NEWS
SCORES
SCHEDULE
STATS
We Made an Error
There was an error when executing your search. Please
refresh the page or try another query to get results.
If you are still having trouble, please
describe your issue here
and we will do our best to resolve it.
■ ■ ■ ■ ■
### Problem statement
Copy every line of the records above word for word, in the same order.

### Output
NEWS
SCORES
SCHEDULE
STATS
We Made an Error
There was an error when executing your search. Please
refresh the page or try another query to get results.
If you are still having trouble, please
describe your issue here
and we will do our best to resolve it.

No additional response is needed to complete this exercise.